I don’t know if God plans for me to be a published writer. Regardless, I’ve had so much fun throughout my journey to write a novel and I thank Him for giving me this joy.
October 7, 2009
So I began and completed the first draft of my novel.
Afraid my family and friends would laugh at me, I didn’t tell anyone, not even my husband, about the novel I was writing. Though usually not observant, my husband did get a little suspicious of me spending so much time on my computer.
By then, I was finished with my first draft and began to edit. I finally told him and asked him to read the first chapter. My husband, who is a newspaper journalist, stopped reading in the middle of the first chapter. His critique: Too many boring, technical details that no one other than computer professionals could understand and no hook to interest non-computer geeks like him.
His critique opened my eyes to writing for someone else to read, instead of just writing for God and myself. It was also a kick in the pants I needed as I began to edit my work.
I searched the internet on how-to-write articles. I read everything I could find on writing a novel. Then I re-wrote my story. By the time I finished my second draft in 2007, I felt like a writer with some knowledge of what I was doing. I fixed my overall story structure (meaning I cut out the boring parts), I implemented Swain’s Scenes and Sequels (meaning I added more conflicts), although I didn’t execute them sharply. I still had a lot to learn.
October 7, 2009
In 2000, I wrote in my prayer journal, asking God if I was supposed to write a book. I felt he wanted me to, but I wasn’t sure. There are several times in my Christian walk that I was uncertain if something was really from God or not. In those instances, I just waited until I felt certain of His direction.

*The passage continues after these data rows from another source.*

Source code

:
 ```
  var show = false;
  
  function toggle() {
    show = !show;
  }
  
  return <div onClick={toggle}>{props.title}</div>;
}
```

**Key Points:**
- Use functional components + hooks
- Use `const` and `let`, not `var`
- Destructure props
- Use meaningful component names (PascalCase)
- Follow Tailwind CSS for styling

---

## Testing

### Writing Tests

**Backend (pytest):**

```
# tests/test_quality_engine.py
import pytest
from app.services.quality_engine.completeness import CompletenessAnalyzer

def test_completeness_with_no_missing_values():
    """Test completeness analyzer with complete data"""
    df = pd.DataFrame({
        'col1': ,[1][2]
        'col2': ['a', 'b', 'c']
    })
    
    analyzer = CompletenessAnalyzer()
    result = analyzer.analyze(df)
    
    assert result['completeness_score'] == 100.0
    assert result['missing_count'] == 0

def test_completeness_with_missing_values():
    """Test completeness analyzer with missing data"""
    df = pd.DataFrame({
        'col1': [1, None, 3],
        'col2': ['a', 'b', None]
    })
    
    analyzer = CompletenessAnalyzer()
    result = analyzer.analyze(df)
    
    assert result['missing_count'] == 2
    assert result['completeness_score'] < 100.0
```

Writing in my prayer journal for only God to see was one thing. I didn’t think I could write a book. I never dreamed of being a writer. Never wrote until I started writing for God in my prayer journal. For my joy. For His joy. And since English is my second language, I didn’t think God meant for me to write for others to read. There are better writers He could use instead of me.
So I asked for more clear confirmation, but I didn’t expect it. I went on with my life, working my job, raising my son, studying the Bible, and writing only for Him in my journal. I forgot about that prayer.
Late 2006, a story began forming in my head, and it wouldn’t go away. The characters and events consumed me, and I had to let them out. I began typing away in my spare time, and if I was away from my computer, I wrote long hand until the story ended 80,000 words later.
October 2, 2009
Jesus claimed to be equal to God, and people wanted to stone Him for blaspheming.
Having grown up as a Jehovah’s Witness, I know they don’t believe that Jesus is Jehovah God. Even though Bible backs it up. Here is one of many references in the Bible about who Jesus is.
For to us a child is born, to us a son is given, and the government will be on his shoulders. And he will be called Wonderful Counselor, Mighty God, Everlasting Father, Prince of Peace.
Knowing the verse does no good if we don’t acknowledge its truth, believe, and worship Him accordingly.